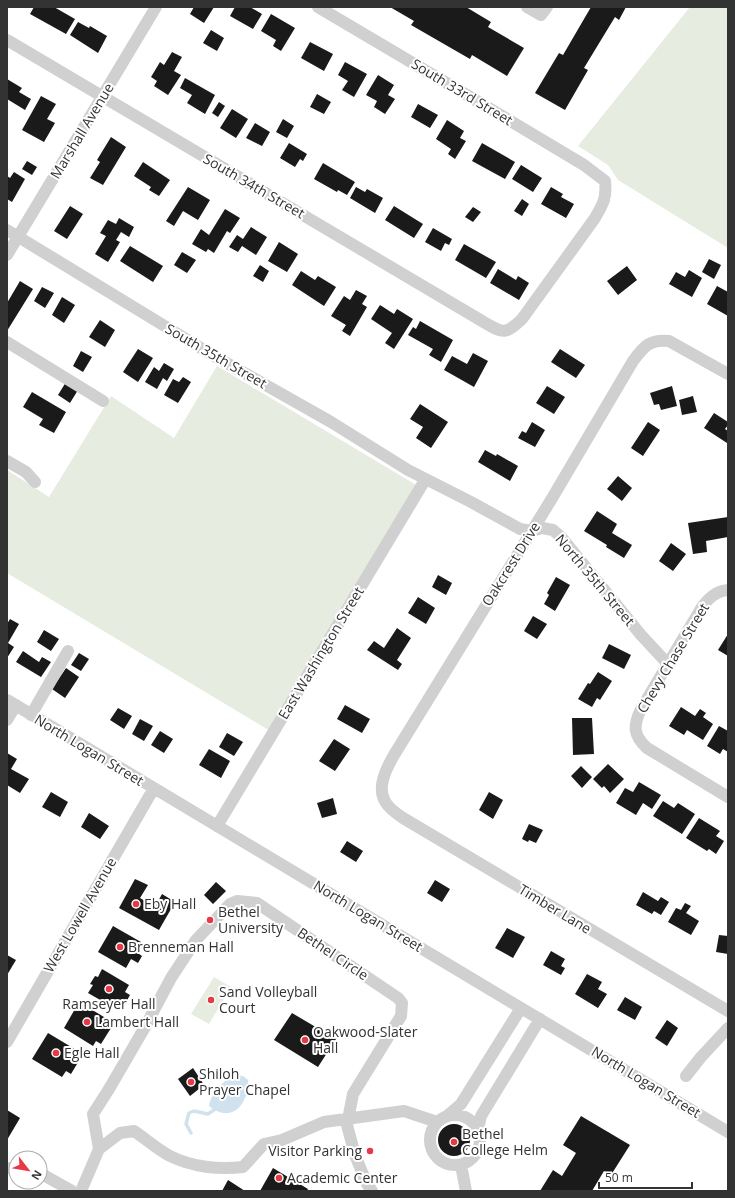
<svg xmlns="http://www.w3.org/2000/svg" width="735" height="1198" viewBox="0 0 735 1198" font-family="'Open Sans',sans-serif">
<rect width="100%" height="100%" fill="#fff"/>
<path fill="#e6ecdf" d="M690,7H728V248L618,180L608,165L578,146Z
M217,366L418,486L272,732L7,573V470L49,497L111,396L174,438Z
M214,977L231,987L209,1024L191,1014Z"/>
<path fill="#cfe2ee" d="M236,1075L243,1076L248,1080C249,1103 232,1125 209,1106C211,1093 224,1079 236,1075Z"/>
<g fill="none" stroke-linecap="round" stroke-linejoin="round">
<path stroke="#cfe2ee" stroke-width="3.5" d="M191,1133L186,1124L189,1113L194,1111L208,1114L214,1110"/>
</g>
<path fill="#1a1a1a" d="M34,7H54L75,19L66,34L30,14Z
M194,7H214L204,23L190,14Z
M235,7H250L262,14L253,29L230,16Z
M390,7H466L491,22L488,27L524,48L507,76L472,55L470,59L411,25L414,21Z
M591,7H626L619,20L615,17L584,68L588,70L565,110L535,93L559,53L563,55Z
M271,14L295,28L281,51L273,46L276,40L261,31Z
M78,22L89,28L90,26L107,36L98,53L70,35Z
M211,30L224,38L217,51L203,43Z
M310,42L333,54L324,71L301,58Z
M172,52L182,57L174,71L181,75L168,95L154,86L157,81L151,77L160,62L164,65Z
M345,62L367,74L354,97L342,90L348,81L338,75Z
M378,75L394,85L388,95L395,99L385,114L374,107L377,101L366,95Z
M185,78L215,95L205,114L187,103L192,95L180,88Z
M7,79L22,88L19,92L31,99L25,110L7,99Z
M317,94L331,102L324,114L310,107Z
M41,96L56,104L47,119L55,123L44,142L22,130Z
M219,102L225,106L218,117L212,113Z
M418,104L438,115L430,128L411,117Z
M232,109L248,119L236,138L220,128Z
M283,119L294,126L287,138L276,132Z
M447,120L464,131L460,138L466,141L455,159L448,154L451,149L436,139Z
M255,123L270,132L262,146L246,138Z
M111,137L126,147L103,185L90,178L100,162L97,160Z
M289,143L307,154L303,161L300,159L295,167L280,158Z
M482,143L515,162L505,179L472,161Z
M27,161L37,167L32,175L22,169Z
M143,162L170,180L159,196L149,190L151,187L134,176Z
M323,163L355,182L347,195L338,190L337,192L314,179Z
M521,165L542,178L533,192L512,179Z
M14,172L25,179L12,202L7,199V176L10,178Z
M188,187L210,200L198,220L183,211L174,226L166,221Z
M356,187L365,192L367,189L383,198L375,213L350,198Z
M551,187L563,194L561,197L574,204L566,218L541,204Z
M522,199L529,204L522,216L514,211Z
M70,206L83,214L67,239L54,231Z
M394,206L423,224L414,238L385,220Z
M473,207L481,212L473,222L465,217Z
M225,209L240,218L230,233L227,231L214,253L208,249L206,252L192,244L201,229L209,235Z
M119,218L134,227L129,237L121,232L116,240L120,242L108,262L95,254L106,236L100,233L108,220L116,224Z
M251,227L267,237L256,255L242,246L238,252L229,247L237,235L243,239Z
M433,228L452,239L449,245L445,243L441,251L425,242Z
M279,242L298,254L287,272L268,261Z
M464,244L496,262L486,278L455,260Z
M130,246L163,266L153,282L120,261Z
M182,252L196,260L187,273L174,265Z
M709,259L721,265L714,279L702,272Z
M260,265L269,271L263,282L253,276Z
M627,266L637,280L618,295L607,281Z
M498,269L516,280L518,276L529,283L519,300L490,283Z
M689,270L702,278L692,297L669,284L676,272L685,277Z
M301,271L315,280L318,276L336,287L324,306L292,285Z
M20,281L33,289L7,331V303Z
M717,286L728,292V316L707,304Z
M42,287L54,293L45,308L34,301Z
M356,290L367,296L362,304L367,307L350,336L342,331L346,325L331,316L344,296L350,300Z
M62,297L75,305L64,323L52,315Z
M380,305L394,314L397,309L413,319L394,349L385,343L392,333L371,319Z
M100,320L115,330L105,347L89,337Z
M420,321L453,340L441,362L429,355L433,349L408,335L413,327L416,329Z
M138,349L153,358L138,382L123,372Z
M560,349L585,365L576,378L551,362Z
M81,351L92,357L83,372L73,366Z
M473,353L488,361L474,387L444,370L452,356L467,364Z
M164,363L174,369L167,381L163,378L157,389L145,382L154,367L159,371Z
M183,377L191,382L178,403L164,395L173,379L179,382Z
M66,382L78,390L70,403L58,395Z
M547,386L565,397L554,414L536,403Z
M672,386L677,406L661,410L659,404L654,405L650,393Z
M32,392L66,412L54,433L39,425L43,419L23,407Z
M693,396L697,412L682,415L679,400Z
M420,404L448,422L431,448L416,438L423,427L410,419Z
M714,413L728,422V425L725,429L728,431V440L727,443L704,428Z
M532,422L545,430L535,447L518,438L522,431L526,433Z
M648,422L660,430L643,456L631,448Z
M485,450L496,456L497,454L518,466L510,481L478,462Z
M618,476L632,488L622,501L607,489Z
M597,511L617,524L612,533L632,545L624,558L606,547L607,545L584,531Z
M728,517V537L706,541L707,552L693,554L688,523Z
M671,543L686,554L673,571L659,561Z
M438,575L452,583L446,595L432,587Z
M556,577L570,585L555,611L544,604L549,595L547,593Z
M418,597L435,608L426,624L408,613Z
M533,616L547,624L537,639L524,631Z
M10,619L19,624L8,643L14,647L7,658V624Z
M397,628L411,638L397,660L402,664L398,670L367,650L374,641L384,648Z
M44,630L59,639L51,651L37,642Z
M728,634V656L718,650Z
M609,644L631,655L624,669L602,658Z
M23,651L39,662L42,657L51,662L41,677L16,662Z
M79,653L89,659L81,671L71,665Z
M66,668L79,677L65,698L52,689Z
M598,672L612,681L600,700L597,698L592,707L578,699L588,683L590,684Z
M345,705L370,719L362,733L337,719Z
M681,707L695,716L700,709L706,713L703,717L713,724L703,740L687,730L684,735L669,726Z
M118,708L132,716L124,729L110,720Z
M572,718H592L594,754L573,755Z
M140,719L153,726L144,741L132,734Z
M719,726L728,731V752L723,749L720,754L707,746Z
M160,731L173,739L164,753L151,745Z
M227,733L243,742L234,756L219,747Z
M334,739L350,749L335,771L319,761Z
M209,749L230,761L221,778L199,765Z
M7,753L17,759L11,769L29,779L20,793L7,785Z
M608,764L624,779L610,793L604,786L602,788L593,779Z
M581,766L592,777L582,788L571,776Z
M639,782L661,795L652,809L643,803L636,815L616,803L625,788L633,792Z
M51,792L68,802L60,817L42,807Z
M489,792L503,800L493,819L479,810Z
M333,798L337,814L322,818L317,803Z
M663,801L674,808L678,803L695,814L682,834L653,816Z
M89,813L109,826L100,839L81,827Z
M699,818L720,831L716,836L724,841L716,854L709,849L707,851L686,838Z
M529,824L543,830L536,843L529,840L528,842L522,839Z
M347,841L363,851L356,862L340,852Z
M135,879L148,885L140,898L155,907L162,894L175,902L159,930L119,908Z
M435,880L450,889L442,902L427,893Z
M216,882L226,891L213,904L204,895Z
M643,892L658,901L661,897L669,902L661,915L654,911L652,914L636,905Z
M685,903L691,906L686,913L699,921L691,935L668,922L676,908L681,910Z
M113,926L141,942L135,951L142,956L138,963L131,959L126,968L98,952Z
M507,928L525,937L513,958L495,948Z
M719,935L728,936V954L716,952Z
M551,951L565,959L561,966L565,968L561,975L543,965Z
M7,955L16,960L7,975Z
M102,969L129,985L125,992L130,995L125,1004L120,1001L116,1009L88,993L93,985L90,984L95,976L98,977Z
M587,974L602,982L598,989L607,994L598,1008L575,994Z
M625,997L642,1007L635,1020L617,1010Z
M79,1002L109,1020L106,1024L111,1028L101,1044L96,1041L93,1046L64,1028Z
M292,1013L336,1039L318,1067L274,1040Z
M667,1020L678,1028L667,1046L655,1038Z
M48,1033L78,1051L75,1056L80,1059L71,1074L66,1071L62,1077L32,1059Z
M193,1068L204,1085L190,1096L178,1079Z
M7,1110L20,1118L7,1140Z
M581,1116L630,1145L611,1175L604,1171L592,1191H540L553,1170L562,1176L576,1153L563,1145Z
M438 1140a16 16 0 1 1 32 0a16 16 0 1 1-32 0Z
M273,1168L308,1189L307,1191H260Z
M228,1180L245,1191H222Z"/>
<g fill="none" stroke-linecap="round" stroke-linejoin="round">
<path stroke="#d0d0d0" stroke-width="12" d="M527,7L541,15L547,7
M7,40L482,321C503,333 504,336 522,319L595,218C603,204 607,198 605,181L584,165L482,104L318,7
M7,230L209,353L331,422L408,470L471,502L520,529L532,531L542,528L553,530L562,538L641,635L667,663
M7,255L156,7
M7,342L103,401
M728,374L669,341C650,339 644,346 633,361L551,500L394,755C386,769 376,788 386,803C390,809 397,814 403,818L728,1011
M7,461L26,472L35,482
M728,590C716,591 709,598 702,607L641,709C633,726 633,735 647,748L728,797
M7,700L728,1132
M31,715L68,651
M7,720L16,705
M217,826L425,480
M7,1042L154,788
M686,1076L701,1057L728,1028
M430 1140a25 25 0 1 1 50 0a25 25 0 1 1-50 0Z
M447,1116L461,1104L521,1008
M478,1129L481,1116L540,1019
M99,1149L93,1114L109,1089L145,1027L171,978L196,940L230,904L237,901L257,903L398,998L402,1003L401,1016L353,1094L347,1125L355,1155L367,1184L372,1191
M461,1165L466,1191
M7,1168L16,1169
M40,1173L72,1191
M81,1191L99,1149L120,1133L134,1131C146,1139 157,1149 170,1156C192,1167 219,1170 243,1167L264,1144L282,1140L324,1122L404,1111L437,1122"/>
</g>
<g fill="#e63946" stroke="#fff" stroke-width="1.5">
<circle cx="136" cy="904" r="4"/>
<circle cx="210" cy="920" r="4"/>
<circle cx="120" cy="947" r="4"/>
<circle cx="109" cy="989" r="4"/>
<circle cx="211" cy="1000" r="4"/>
<circle cx="87" cy="1022" r="4"/>
<circle cx="305" cy="1040" r="4"/>
<circle cx="56" cy="1053" r="4"/>
<circle cx="191" cy="1082" r="4"/>
<circle cx="454" cy="1142" r="4"/>
<circle cx="370" cy="1151" r="4"/>
<circle cx="279" cy="1178" r="4"/>
</g>
<g text-anchor="middle" stroke-width="4" stroke-linejoin="round" paint-order="stroke">
<g font-size="14" fill="#333" stroke="#fff">
<text transform="translate(462 92) rotate(31)" y="5">South 33rd Street</text>
<text transform="translate(82 131) rotate(-59)" y="5">Marshall Avenue</text>
<text transform="translate(254 186) rotate(30)" y="5">South 34th Street</text>
<text transform="translate(216 356) rotate(30)" y="5">South 35th Street</text>
<text transform="translate(511 564) rotate(-58)" y="5">Oakcrest Drive</text>
<text transform="translate(595 580) rotate(50)" y="5">North 35th Street</text>
<text transform="translate(321 653) rotate(-59)" y="5">East Washington Street</text>
<text transform="translate(673 658) rotate(-59)" y="5">Chevy Chase Street</text>
<text transform="translate(89 750) rotate(31)" y="5">North Logan Street</text>
<text transform="translate(555 909) rotate(31)" y="5">Timber Lane</text>
<text transform="translate(80 915) rotate(-60)" y="5">West Lowell Avenue</text>
<text transform="translate(368 916) rotate(31)" y="5">North Logan Street</text>
<text transform="translate(333 954) rotate(34)" y="5">Bethel Circle</text>
<text transform="translate(646 1082) rotate(31)" y="5">North Logan Street</text>
</g>
<g font-size="14" fill="#333" stroke="#fff" text-anchor="start">
<text x="144" y="909">Eby Hall</text>
<text x="218" y="917">Bethel<tspan x="218" dy="16">University</tspan></text>
<text x="128" y="952">Brenneman Hall</text>
<text x="219" y="997">Sand Volleyball<tspan x="219" dy="16">Court</tspan></text>
<text x="109" y="1009" text-anchor="middle">Ramseyer Hall</text>
<text x="95" y="1027">Lambert Hall</text>
<text x="313" y="1037">Oakwood-Slater<tspan x="313" dy="16">Hall</tspan></text>
<text x="64" y="1058">Egle Hall</text>
<text x="199" y="1079">Shiloh<tspan x="199" dy="16">Prayer Chapel</tspan></text>
<text x="462" y="1139">Bethel<tspan x="462" dy="16">College Helm</tspan></text>
<text x="362" y="1156" text-anchor="end">Visitor Parking</text>
<text x="287" y="1183">Academic Center</text>
</g>
</g>
<rect width="735" height="1198" fill="none" stroke="#333333" stroke-width="16"/>
<g transform="translate(28 1170) rotate(121)"><circle r="19" fill="#ffffff" stroke="#adadad"/>
<path d="M0-3L7 15L0 10L-7 15Z" fill="#e63946"/>
<text y="-6" font-size="11" font-weight="bold" text-anchor="middle" fill="#333333">N</text>
</g>
<path d="M599 1182v6h93v-6" fill="none" stroke="#333333" stroke-width="2"/>
<text x="605" y="1182" font-size="12" fill="#333333" stroke="#ffffff" stroke-width="3" paint-order="stroke">50 m</text>
</svg>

★ ★ ★ ★

• [EXERCISE GOAL] Pick each line holding "order" out of the entries above and return it.

• [SOLUTION FOR THIS PROBLEM]
<g text-anchor="middle" stroke-width="4" stroke-linejoin="round" paint-order="stroke">
<text x="605" y="1182" font-size="12" fill="#333333" stroke="#ffffff" stroke-width="3" paint-order="stroke">50 m</text>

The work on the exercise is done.